Both paths are managed by OSPF, showing us alternative routes for our data packets. This quick lookup is super handy for spotting how traffic flows through our network, especially useful when troubleshooting or planning changes.
SuzieQ Python API
SuzieQ doesn't just stop at the command line interface, it also offers a Python API that opens up a world of possibilities for automating network analysis tasks. Instead of typing out commands in the CLI, you can write Python scripts to do the job programmatically. This means you can integrate SuzieQ into your existing Python projects or workflows, making it super flexible for various use cases. Here are some quick examples to show you how it's done.
Fetching OSPF data - You can easily grab OSPF information for a specific router, like router_01
, and print it out. (The output is similar to what you will get it using the CLI)
from suzieq.sqobjects import get_sqobject
ospf_tbl = get_sqobject('ospf')
ospf_df = ospf_tbl().get(hostname='router_01')
print(ospf_df)
Checking interface details - Similarly, you can get details about the interfaces on router_01
with just a few lines of code.
from suzieq.sqobjects import get_sqobject
interface_tbl = get_sqobject('interface')
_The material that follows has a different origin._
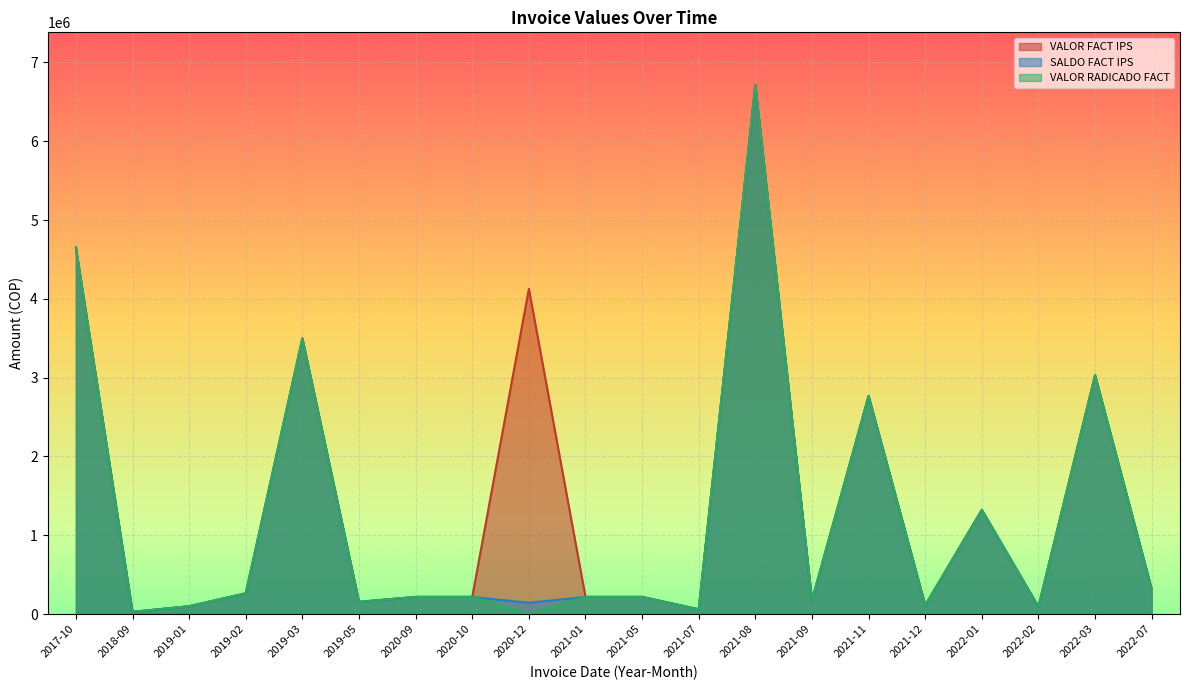

How many interior local peaks does the VALOR RADICADO FACT series have?

5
interface_df = interface_tbl().get(hostname='router_01')
print(interface_df)
Path analysis - Want to find the path between two IP addresses within your network? There's a straightforward script for that too, which lets you specify source, destination, and additional parameters to get exactly the information you need.
from suzieq.sqobjects import get_sqobject
path_tbl = get_sqobject('path')
path_df = path_tbl().get(src='1.1.1.1', dest='6.6.6.6', namespace=['my_ns'], columns=['hostname', 'pathid', 'iif', 'ipLookup', 'nexthopIp', 'oif', 'protocol'])
print(path_df)
#output
hostname pathid iif ipLookup nexthopIp oif protocol
0 router_01 1 Loopback0 6.6.6.6/32 10.100.12.2 GigabitEthernet0/0 ospf
1 router_02 1 GigabitEthernet0/0 6.6.6.6/32 6.6.6.6 GigabitEthernet0/3 ospf
2 router_06 1 GigabitEthernet0/3 Loopback0
3 router_01 2 Loopback0 6.6.6.6/32 10.100.14.2 GigabitEthernet0/1 ospf
4 router_04 2 GigabitEthernet0/1 6.6.6.6/32 6.6.6.6 GigabitEthernet0/4 ospf
5 router_06 2 GigabitEthernet0/4 Loopback0
Closing Up
To wrap up, we've only scratched the surface of what SuzieQ can do for network analysis and troubleshooting. There's a lot more you can explore, and if you're eager to dive deeper, SuzieQ has a comprehensive guide on their website that's definitely worth checking out. I hope this post gives you a good starting point to get going with your own network troubleshooting adventures using SuzieQ. Happy networking.